• [Ausgewählter Textauszug]

======

Kritische Man-Babies
Auch im Krisenjahr 2020 sind Männer überfordert, wenn es um sexuelle Gewalt in linken Räumen geht. Von hilflosen Gehversuchen einer verunsicherten Generation
Von Bilke Schnibbe
2020 ist ein hartes Jahr für linke Männer in Deutschland. Erst kam raus, dass linke, sogenannte Freiräume wie die Festivals Monis Rache und die Fusion Horte sexueller Übergriffe sind. Dann wurde bekannt, dass es in verschiedenen linken Kollektivbetrieben teils massive sexuelle Übergriffe durch linke Männer gab. Es ist ein Armutszeugnis, dass es solche Erschütterungen braucht, damit »Feministen« auf die Idee kommen, dass das mit irgendetwas nebulös Strukturellem zu tun haben könnte. Guten Morgen, lieber linksradikaler Mann, herzlich willkommen in der Diskussion, die wir dir schon seit Jahrzehnten hinterhertragen.
Auch dieses Mal war es ein Schauspiel, zu beobachten, wie es dem ein oder anderen dämmerte, dass das, was er an feministischen Forderungen auf dem Papier unterstützt, auch in seinem Umfeld umgesetzt werden müsste. Wie ihm aufgeht, dass Feminismus nicht nur etwas ist, dass man als linke Person irgendwie »gut« finden muss, damit einem nicht aufs Dach gestiegen wird. Die Reaktionen von linken Männern auf die aktuellen Ereignisse zeigen vor allem zwei Dinge: Einerseits glauben große Teile der Linken, allen voran heterosexuelle Männer, eigentlich nicht daran, dass es wirklich »so schlimm« ist, wie feministische Diskurse behaupten. Andererseits haben linke Männer die Hosen gestrichen voll, dass sie der Nächste sind, der für seine mehr oder minder heimliche Misogynie vom imaginierten Feminazimob öffentlich einkassiert wird.
Beides zusammen verhindert, dass es voran geht. Männer werden im Wesentlichen nur dann aktiv, wenn etwas wirklich nicht zu Ignorierendes vorfällt. Nach dem Bekanntwerden der Monis-Rache-Vorfälle gründeten sich Telegramgruppen, in denen Männer Unterstützung für betroffene und politisch aktive FLINT-Personen organisierten.

======

• [Datensätze]
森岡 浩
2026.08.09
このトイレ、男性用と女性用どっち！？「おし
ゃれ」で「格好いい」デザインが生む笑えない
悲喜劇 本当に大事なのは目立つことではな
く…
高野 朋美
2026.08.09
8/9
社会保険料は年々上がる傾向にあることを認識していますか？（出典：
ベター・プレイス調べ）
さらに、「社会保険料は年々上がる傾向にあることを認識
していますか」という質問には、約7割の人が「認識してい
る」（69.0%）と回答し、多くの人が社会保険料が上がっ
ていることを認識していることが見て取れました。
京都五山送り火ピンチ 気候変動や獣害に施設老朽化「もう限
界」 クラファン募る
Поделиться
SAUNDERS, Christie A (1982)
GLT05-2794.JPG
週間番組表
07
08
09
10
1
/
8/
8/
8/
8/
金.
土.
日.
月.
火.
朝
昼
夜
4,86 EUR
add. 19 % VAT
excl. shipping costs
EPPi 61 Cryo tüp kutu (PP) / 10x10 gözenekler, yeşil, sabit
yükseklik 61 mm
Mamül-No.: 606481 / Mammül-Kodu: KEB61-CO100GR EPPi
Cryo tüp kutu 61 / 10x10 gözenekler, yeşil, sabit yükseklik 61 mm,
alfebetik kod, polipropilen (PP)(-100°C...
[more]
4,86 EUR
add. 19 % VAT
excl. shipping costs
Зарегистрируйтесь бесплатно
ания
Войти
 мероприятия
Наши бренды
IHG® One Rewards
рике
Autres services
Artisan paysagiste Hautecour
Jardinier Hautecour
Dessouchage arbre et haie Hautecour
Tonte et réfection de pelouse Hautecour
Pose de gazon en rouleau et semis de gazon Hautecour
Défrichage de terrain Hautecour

======

• [Auszuführende Aufgabe 1] Übertrage den Satz „Männer werden im Wesentlichen nur dann aktiv, wenn etwas wirklich nicht zu Ignorierendes vorfällt.“ aus dem Textauszug ins Englische.
• [Auszuführende Aufgabe 2] Welche beiden Festivals bezeichnet der Textauszug als Horte sexueller Übergriffe?
Die Datensätze haben mit dem Textauszug nichts zu tun.

• [Erwartete Ausgabe 1] Essentially, men only become active when something truly impossible to ignore happens.

• [Erwartete Ausgabe 2] Monis Rache und die Fusion.